Look through the material below and copy exactly the lines from the line with "flat screen television, 3.55 +0.46" to the line with "wooden coffee table, 1.19 -0.78", those two lines included.
========================
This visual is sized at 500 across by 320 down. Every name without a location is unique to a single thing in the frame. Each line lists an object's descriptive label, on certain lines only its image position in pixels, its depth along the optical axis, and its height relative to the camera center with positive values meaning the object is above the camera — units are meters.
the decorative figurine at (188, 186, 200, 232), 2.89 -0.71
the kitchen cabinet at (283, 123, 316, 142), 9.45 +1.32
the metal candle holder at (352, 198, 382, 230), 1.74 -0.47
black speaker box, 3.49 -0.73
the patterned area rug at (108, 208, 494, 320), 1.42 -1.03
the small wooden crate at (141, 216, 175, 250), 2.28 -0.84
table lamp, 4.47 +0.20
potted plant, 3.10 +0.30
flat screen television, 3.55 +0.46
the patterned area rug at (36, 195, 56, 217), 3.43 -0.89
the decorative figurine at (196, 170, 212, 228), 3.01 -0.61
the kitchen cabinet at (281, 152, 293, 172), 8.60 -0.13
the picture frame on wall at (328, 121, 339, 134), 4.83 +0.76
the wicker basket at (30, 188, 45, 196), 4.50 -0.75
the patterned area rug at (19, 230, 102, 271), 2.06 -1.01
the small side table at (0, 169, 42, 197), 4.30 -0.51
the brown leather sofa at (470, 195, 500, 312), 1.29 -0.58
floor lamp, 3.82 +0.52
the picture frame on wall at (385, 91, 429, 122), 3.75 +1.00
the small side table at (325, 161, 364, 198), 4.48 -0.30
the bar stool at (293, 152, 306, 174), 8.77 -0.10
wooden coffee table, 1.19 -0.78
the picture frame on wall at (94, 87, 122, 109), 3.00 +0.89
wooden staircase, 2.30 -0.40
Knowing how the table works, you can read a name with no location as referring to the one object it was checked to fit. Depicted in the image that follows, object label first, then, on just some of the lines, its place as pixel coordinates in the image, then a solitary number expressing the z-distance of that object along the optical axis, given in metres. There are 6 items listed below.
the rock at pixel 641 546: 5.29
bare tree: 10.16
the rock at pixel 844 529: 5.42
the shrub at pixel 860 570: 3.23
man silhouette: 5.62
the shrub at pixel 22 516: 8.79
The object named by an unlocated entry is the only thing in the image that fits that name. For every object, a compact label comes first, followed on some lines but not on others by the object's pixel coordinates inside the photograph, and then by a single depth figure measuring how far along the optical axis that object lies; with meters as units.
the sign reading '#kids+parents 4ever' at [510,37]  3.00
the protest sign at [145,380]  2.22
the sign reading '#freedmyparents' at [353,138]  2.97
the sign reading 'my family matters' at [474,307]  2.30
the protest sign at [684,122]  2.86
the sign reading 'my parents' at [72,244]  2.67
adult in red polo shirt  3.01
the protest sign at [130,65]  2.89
========================
EXERCISE ANSWER
flat screen television, 3.55 +0.46
the patterned area rug at (36, 195, 56, 217), 3.43 -0.89
the decorative figurine at (196, 170, 212, 228), 3.01 -0.61
the kitchen cabinet at (281, 152, 293, 172), 8.60 -0.13
the picture frame on wall at (328, 121, 339, 134), 4.83 +0.76
the wicker basket at (30, 188, 45, 196), 4.50 -0.75
the patterned area rug at (19, 230, 102, 271), 2.06 -1.01
the small side table at (0, 169, 42, 197), 4.30 -0.51
the brown leather sofa at (470, 195, 500, 312), 1.29 -0.58
floor lamp, 3.82 +0.52
the picture frame on wall at (385, 91, 429, 122), 3.75 +1.00
the small side table at (325, 161, 364, 198), 4.48 -0.30
the bar stool at (293, 152, 306, 174), 8.77 -0.10
wooden coffee table, 1.19 -0.78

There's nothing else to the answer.